#### [Task details]
Please write out the data below word for word, leaving out the pictures.

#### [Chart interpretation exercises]
┌────────

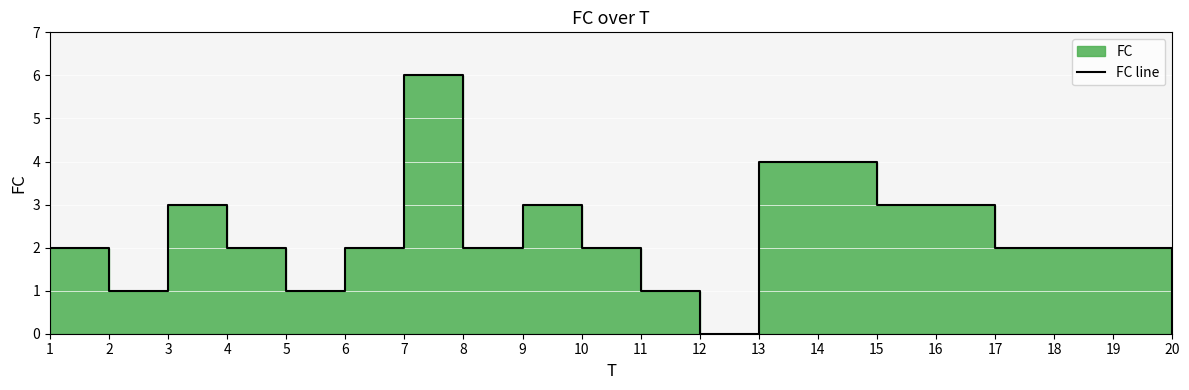

Read the value at 19.

2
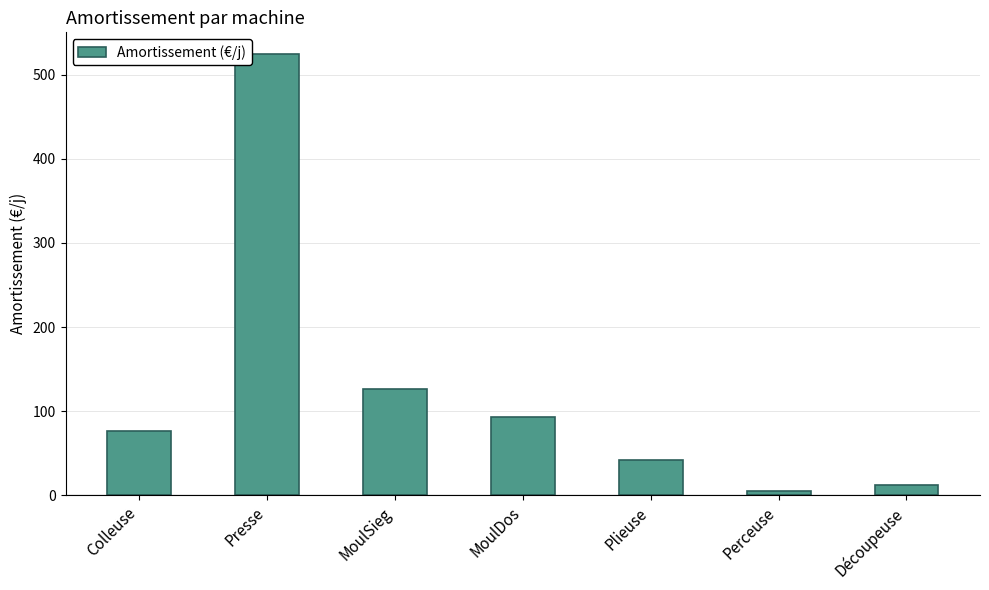

What is the label of the 4th bar from the left?

MoulDos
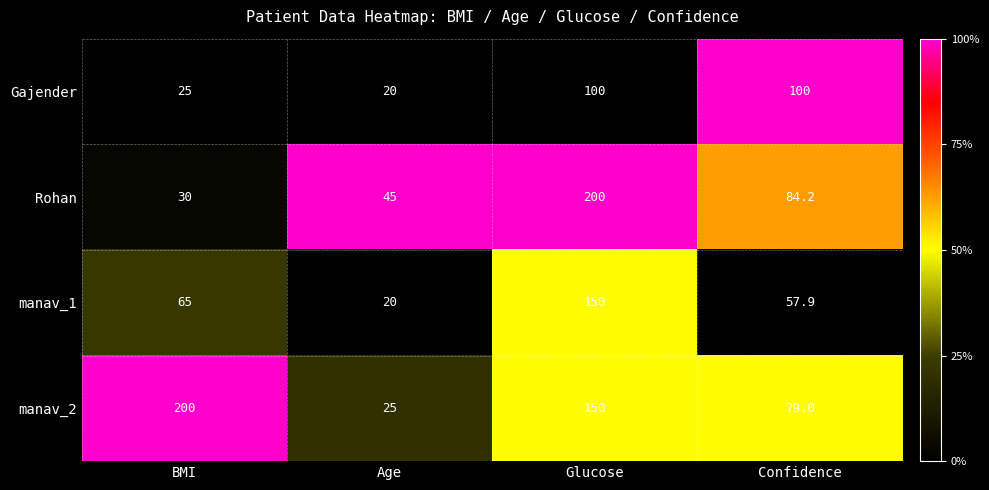

List the labels in order of manav_1 value, largest first.

Glucose, BMI, Confidence, Age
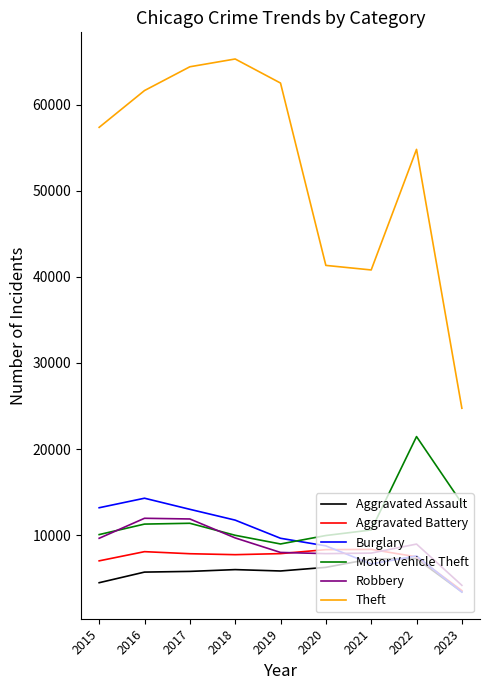

What is the total value across all series at 2020?

82473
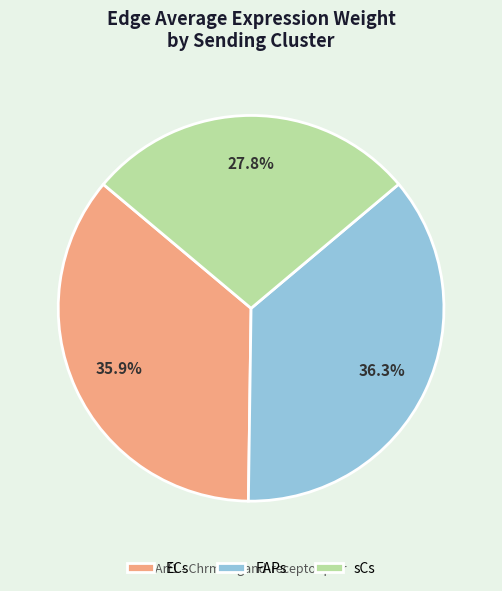

Is ECs the majority of the pie?

No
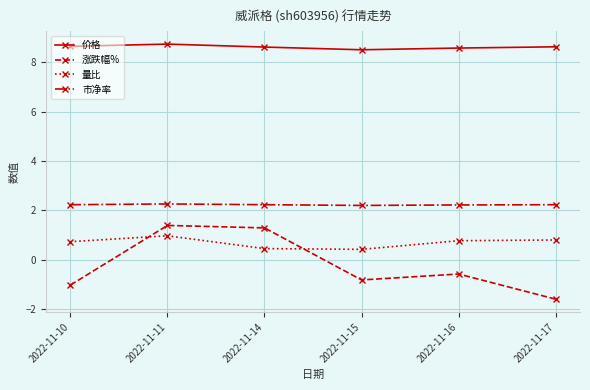

At which category does 量比 reach its first local peak?

2022-11-11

└────────

#### [Worked solution]
Read the value at 19.

2

What is the label of the 4th bar from the left?

MoulDos

List the labels in order of manav_1 value, largest first.

Glucose, BMI, Confidence, Age

What is the total value across all series at 2020?

82473

Is ECs the majority of the pie?

No

At which category does 量比 reach its first local peak?

2022-11-11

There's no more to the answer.